French Connection spent 1.3 million pounds closing underperforming stores last year, but said it had already seen better performance in 2013, helped by its online business which now accounts for over 10 percent of British and European sales.

French Connection Spring-Summer 2013 (photo: French Connection)

The British company posted an underlying pretax loss of 7.2 million pounds ($10.7 million) for the year to end-January, compared with a pretax profit of 4.6 million pounds for the previous year.

Full-year revenue slumped 8 percent as like-for-like sales declined 7.4 percent in French Connection's core British and European market, where worries over unemployment and austerity measures have led consumers to keep a tight rein on spending, and 4.1 percent in North America.

"We've seen improvements in trading but we expect those to build through 2013. Our overall target is to reach breakeven - at least breakeven - by January 2015," chief operating officer Neil Williams told Reuters.
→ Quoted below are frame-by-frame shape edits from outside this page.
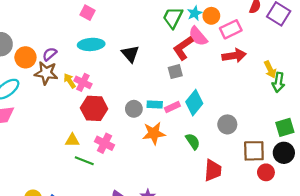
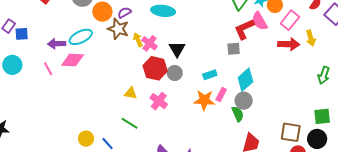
pink rectangle: (231, 29) -> (290, 20), turned -36
black triangle: (130, 54) -> (177, 49), moved
yellow arrow: (270, 69) -> (311, 38), moved
cyan rectangle: (155, 105) -> (210, 75), turned -32
pink rectangle: (172, 107) -> (221, 95), moved, turned -48
gray circle: (134, 109) -> (175, 73), moved
gray circle: (227, 124) -> (244, 101), moved
green line: (84, 161) -> (129, 123), moved

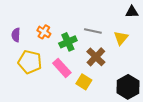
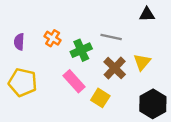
black triangle: (132, 12) -> (147, 14), moved
yellow triangle: (121, 38) -> (142, 62), moved
yellow pentagon: (30, 62) -> (23, 82), moved

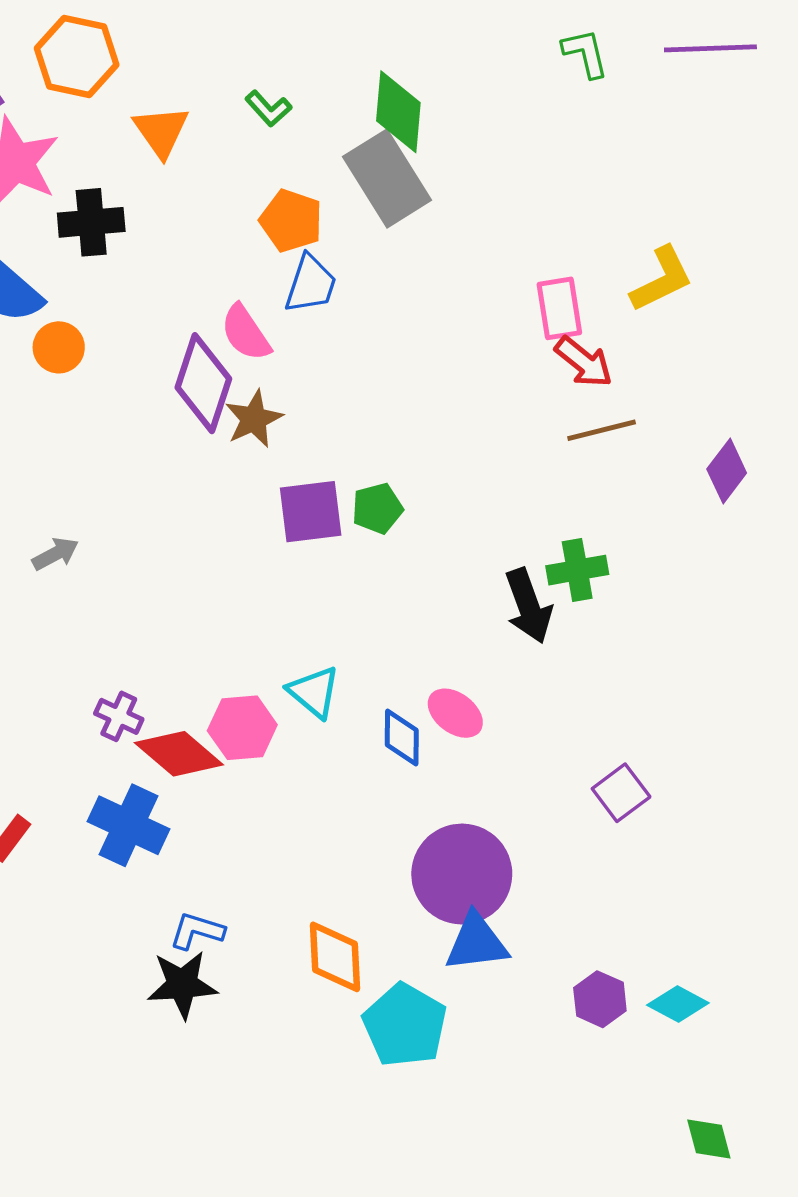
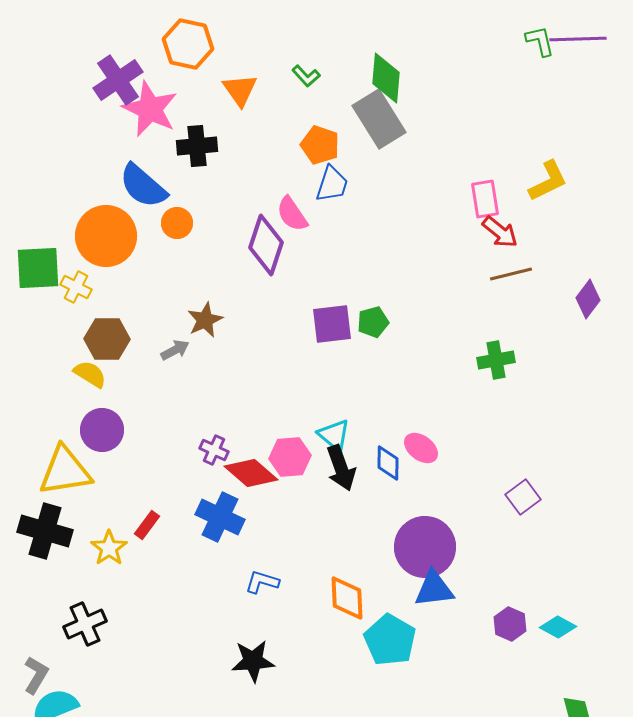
green L-shape: (585, 53) -> (540, 41), moved
brown star: (254, 419) -> (205, 320), moved
black arrow: (528, 606) -> (341, 468), moved
black star: (182, 985) -> (253, 661), moved

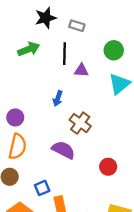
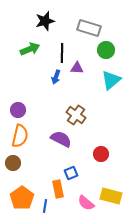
gray rectangle: (77, 26) -> (89, 28), moved, size x1.6
blue arrow: (58, 98) -> (56, 77), moved
blue square: (42, 188) -> (71, 173), moved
"One place that we have been continuing to invest and invest more is on the e-commerce side. We're expanding the marketing we're doing, we're expanding the number of people we've got on that side of the business just because that's the way people want to shop so you've got to be there and doing a good job."

The group has also reduced inventory levels, redesigned product ranges and increased the flexibility of its buying teams as well as reviewing pricing as part of a plan to restore the fortunes of its retail division.

In implementing these measures, the group is on the right track, but the process may take a little longer than the planned two years, said Cantor Fitzgerald retail analyst Freddie George.

"My hunch is that over time they're going to have to be a bit more radical on the restructuring going forward ... When people go in there to buy products they have been historically put off by the prices," said George.

The British company, previously known for its FCUK brand of clothing and accessories, warned in January it would make a bigger loss for the full year than the 5.47 million pounds analysts were expecting according to Thomson Reuters I/B/E/S.

French Connection's shares dropped 11 percent after the warning, having lost as much as 23 percent in September when it reported a half-year loss. The stock was trading 6.1 percent higher at 26 pence by 0910 GMT on Wednesday.

Zara owner Inditex posted 22 percent growth in net profit as it tapped fashion-hungry consumers in new markets even as austerity-hit shoppers in Europe tightened their belts.